Example XIX told of a man whom got away with murder for 20 years.  After that passage of time he felt confident enough to return to his old haunts, so to speak.  But

the very evening that he landed in a wherry at Queenhithe-stairs, walking up to Cheapside, in order to get into a coach, just in the dusk, and by the very door of his murdered friend, he heard a voice cry out, "Stop him, stop him, there he is."  On this he ran as fast as he was able, and soon found himself followed by a large mob.  He was soon overtaken and seized, on which he cried out, "I confess the fact, I am the man that did it."  The mob on that said, as he had confessed the crime, they would proceed to execution; and, after making him refund the stolen goods, would give him the discipline of pumping, kenneling and the like [that is, holding him under a pump or in a 'kennel' or open sewer]: on which he said he had stolen nothing, for though he had murdered Mr. L----, yet he had no intention of robbing his house.  By this answer, the mob found themselves mistaken, for their pursuing a pickpocket, and seeing this man run hard, believed him to be the pickpocket; but now were for letting go as a person distracted, that knew not what he said.  One man however who lived in the neighbourhood, and had heard of the murder of Mr. L----, desired that this gentleman might be examined before a magistrate, and he was accordingly carried before the Lord-Mayor, who took confession of the fact, for which he was soon hanged: and he declared at the gallows, that the day of his execution, was the happiest day he had known since he had committed that horrid, treacherous, inhuman act, the murder of a friend, who loved him, and to whom he lay under the highest obligations.

It might seem strange at first that the ribald satirist Fielding should have morphed into the earnest moralist championing God's wrath against "this sin of murder."  Here's one Victorian assuring us, presumably metaphorically, that "Fielding the magistrate and Fielding the playwright were two different persons".  But it seems to me obvious that the satire and the moralizing were the same tune played in different keys. 

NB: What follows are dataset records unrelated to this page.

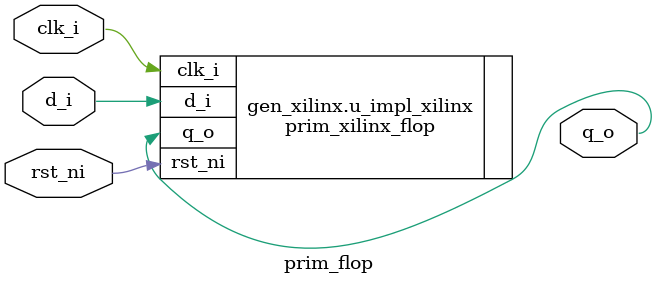
<source format=v>
module prim_flop (
	clk_i,
	rst_ni,
	d_i,
	q_o
);
	parameter signed [31:0] Width = 1;
	parameter [Width - 1:0] ResetValue = 0;
	input clk_i;
	input rst_ni;
	input [Width - 1:0] d_i;
	output wire [Width - 1:0] q_o;
	localparam integer Impl = 32'sd1;
	generate
		if (Impl == 32'sd1) begin : gen_xilinx
			prim_xilinx_flop #(
				.ResetValue(ResetValue),
				.Width(Width)
			) u_impl_xilinx(
				.clk_i(clk_i),
				.rst_ni(rst_ni),
				.d_i(d_i),
				.q_o(q_o)
			);
		end
		else begin : gen_generic
			prim_generic_flop #(
				.ResetValue(ResetValue),
				.Width(Width)
			) u_impl_generic(
				.clk_i(clk_i),
				.rst_ni(rst_ni),
				.d_i(d_i),
				.q_o(q_o)
			);
		end
	endgenerate
endmodule

</source>
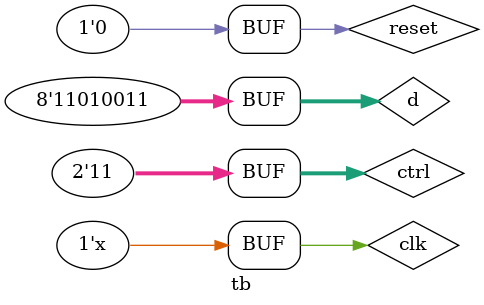
<source format=v>
module univ_shift_reg(
    input wire clk, reset,
    input wire [1:0] ctrl,
    input wire [7:0] d,
    output wire [7:0] q
);

reg [7:0] r_reg, r_next;

always @(posedge clk, posedge reset)
if (reset)
    r_reg <= 0;
else
    r_reg <= r_next;

// next-state logic
always @*
case(ctrl)
    2'b00: r_next = r_reg;      // no op
    2'b01: r_next = {r_reg[6:0], d[0]}; // shift left
    2'b10: r_next = {d[7], r_reg[7:1]}; // shift right
    default: r_next = d;        // load
endcase

// output logic
assign q = r_reg;

endmodule


module tb;
reg clk, reset;
reg [1:0] ctrl;
reg [7:0] d;
wire [7:0] q;

univ_shift_reg uut(clk, reset, ctrl, d, q);

always #5 clk = ~clk;

initial
begin
clk=0; reset=0;

#10;
d=8'b11010011;
ctrl = 2'b11; // load

#10;
ctrl = 2'b01;

#10;
ctrl = 2'b11;

end
endmodule



</source>
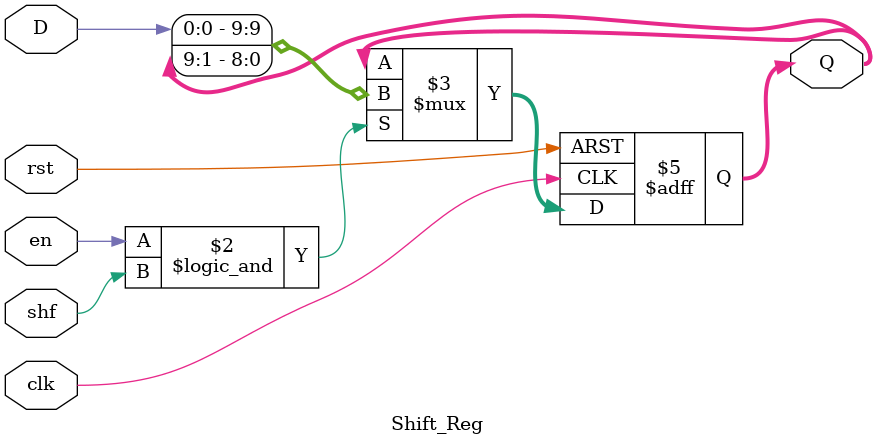
<source format=sv>
module Shift_Reg #(parameter N = 10) (
    input logic clk, rst,
    input logic D,              // un solo bit de entrada
    input logic en,
    input logic shf,
    output logic [N-1:0] Q
);

always_ff @(negedge clk or posedge rst) begin
    if (rst)
        Q <= '0;
    else if (en && shf)
        Q <= {D, Q[N-1:1]};
end

endmodule
</source>
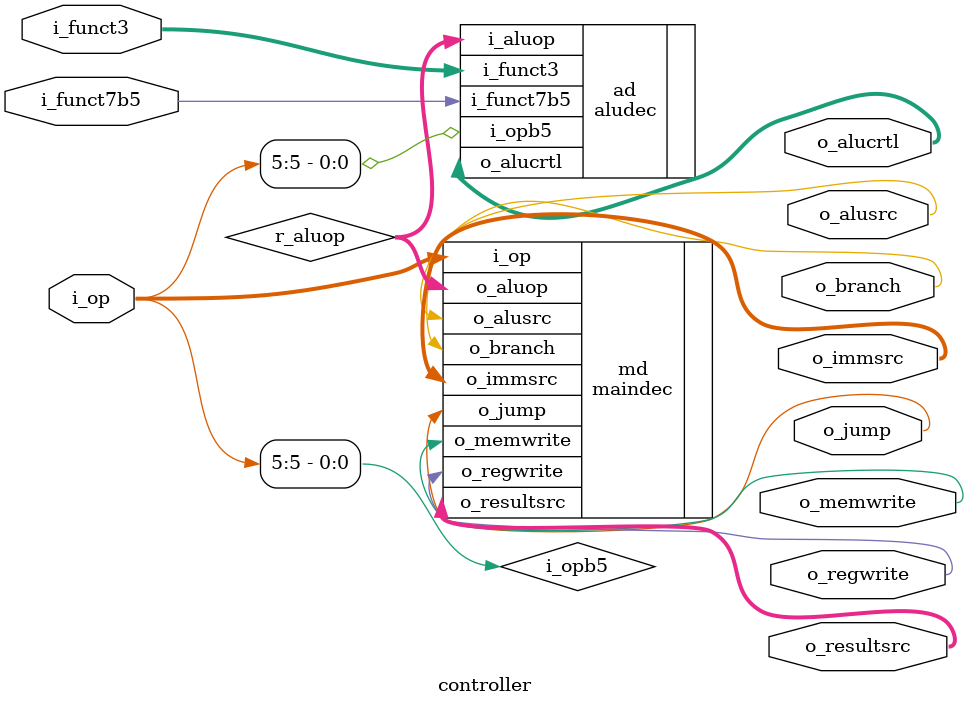
<source format=sv>
/**
  PBL3 - RISC-V Single Cycle Processor
  Controller Module
 
  File name: controller.sv
 
  Objective:
     Implements the main control unit and ALU control logic for a RISC-V processor.
     Generates all control signals based on the instruction opcode and funct fields.
 
  Description:
     - Decodes RISC-V instructions to produce control signals
     - Uses a main decoder for primary control signals
     - Uses an ALU decoder for ALU operation control
     - Combines branch and zero conditions for PC source control
 
  Functional Diagram:
 
                   +----------------------------+
                   |        CONTROLLER          |
                   |                            |
  i_op[6:0]    --->|  +----------+ +---------+  |
  i_funct3[2:0]--->|  |  maindec | |  Aludec |  |---> o_alucrtl[2:0]
  i_funct7b5   --->|  +----------+ +---------+  |---> o_resultsrc[1:0]
  i_zero       --->|                            |---> o_immsrc[1:0]
                   |                            |---> o_memwrite
                   |                            |---> o_pcsrc
                   |                            |---> o_alusrc
                   |                            |---> o_regwrite
                   |                            |---> o_jump
                   +----------------------------+

    Inputs:
        input logic [6:0] i_op,             - 7-bit opcode field from instruction
        input logic [2:0] i_funct3,         - 3-bit funct3 field from instruction
        input logic       i_funct7b5,       - funct7 bit 5 (for R-type instructions)
        input logic       i_zero,           - Zero flag from ALU (for branch instructions)
    
    Outputs:
        output logic [2:0] o_alucrtl,       - 3-bit ALU control signal
        output logic [1:0] o_resultsrc,     - Result multiplexer select (for writeback)
        output logic [1:0] o_immsrc,        - Immediate format select
        output logic       o_memwrite,      - Data memory write enable
        output logic       o_pcsrc,         - PC source select (branch/jump)
        output logic       o_alusrc,        - ALU source select (reg/immediate)
        output logic       o_regwrite,      - Register file write enable
        output logic       o_jump           - Jump instruction flag
 */

//----------------------------------------------------------------------------- 
//  Controller Module
//-----------------------------------------------------------------------------
`timescale 1ns / 1ps  // Set simulation time unit to 1ns, precision to 1ps
module controller(
    // Inputs
    input logic [6:0] i_op,             // 7-bit opcode field from instruction
    input logic [2:0] i_funct3,         // 3-bit funct3 field from instruction
    input logic       i_funct7b5,       // funct7 bit 5 (for R-type instructions)
//  input logic       i_zero,           // Zero flag from ALU (for branch instructions)
    
    // Outputs
    output logic [2:0] o_alucrtl,       // 3-bit ALU control signal
    output logic [1:0] o_resultsrc,     // Result multiplexer select (for writeback)
    output logic [1:0] o_immsrc,        // Immediate format select
    output logic       o_memwrite,      // Data memory write enable
    //output logic       o_pcsrc,         // PC source select (branch/jump)
    output logic       o_alusrc,        // ALU source select (reg/immediate)
    output logic       o_regwrite,      // Register file write enable
    output logic       o_jump,          // Jump instruction flag
    output logic       o_branch      
);
    
    // Local signals/variables
    logic [1:0] r_aluop;                // ALU operation type from main decoder
    logic       i_opb5;                 // Opcode bit 5 (used for ALU decoding)

    // Main decoder instance
    maindec md (
        .i_op           (i_op),         // Instruction opcode
        .o_resultsrc    (o_resultsrc),  // Result source
        .o_memwrite     (o_memwrite),   // Memory write enable
        .o_branch       (o_branch),     // Branch instruction
        .o_alusrc       (o_alusrc),     // ALU source select
        .o_regwrite     (o_regwrite),   // Register write enable
        .o_jump         (o_jump),       // Jump instruction
        .o_immsrc       (o_immsrc),     // Immediate format
        .o_aluop        (r_aluop)       // ALU operation type
    );

    // ALU decoder instance
    aludec ad(
        .i_opb5     (i_opb5),           // Opcode bit 5
        .i_funct3   (i_funct3),         // funct3 field
        .i_funct7b5 (i_funct7b5),       // funct7 bit 5
        .i_aluop    (r_aluop),          // ALU operation type
        .o_alucrtl  (o_alucrtl)         // ALU control output
    );

    // Extract opcode bit 5
    assign i_opb5 = i_op[5];

    // PC source logic: branch & zero (for beq) OR jump (for jal)
    // assign o_pcsrc = l_branch & i_zero | o_jump; somente no EXECUTE

endmodule
</source>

For an artistic genius and pioneering judge in London in 1752, the detection of murder, and the murderer's penitence as expressed in his gallows confession, were presumed to be the handiwork of God: "the Almighty hath been pleased to distinguish the atrociousness of the Murderer's guilt, by levelling his thunder directly at his head, in this world."

Many things have changed in the succeeding 255 years, not least of all the attitudes of judges.   Today's Supreme Court presumes that a murderer's confession is the result of a civil rights violation.  From the hand of God to a tort: now there's a fall from grace.

In 1968 Justice Byron White deplored "the Court's fuzzy ideology about confessions, an ideology which is difficult to relate to any provision of the Constitution and which excludes from the trial evidence of the highest relevance and probity."

But that was a lawyer-centric way of putting it.  Describing an ideology in terms of categories established by the law of evidence is like describing liberalism as an ideology that favors Volvos - not wrong, but kinda missing the point.  The Court's ideology, which is by compulsion the ideology of all American criminal courts, is an ideology about punishing murderers who have confessed to their crimes.

And even that isn't quite right, because people really do confess falsely, and no one (or no one we need to respect) is in favor of locking up the innocent.  So we can put the innocent confessors to one side.  The Court's ideology is against punishing guilty murderers who have confessed to their crimes.

This ideology is imposed upon us by a group of people who want us to believe they respect the intentions of the framers of our Constitution.  (See post 79.)   Do you suppose they really know more about what people were thinking in the 18th century than Henry Fielding did?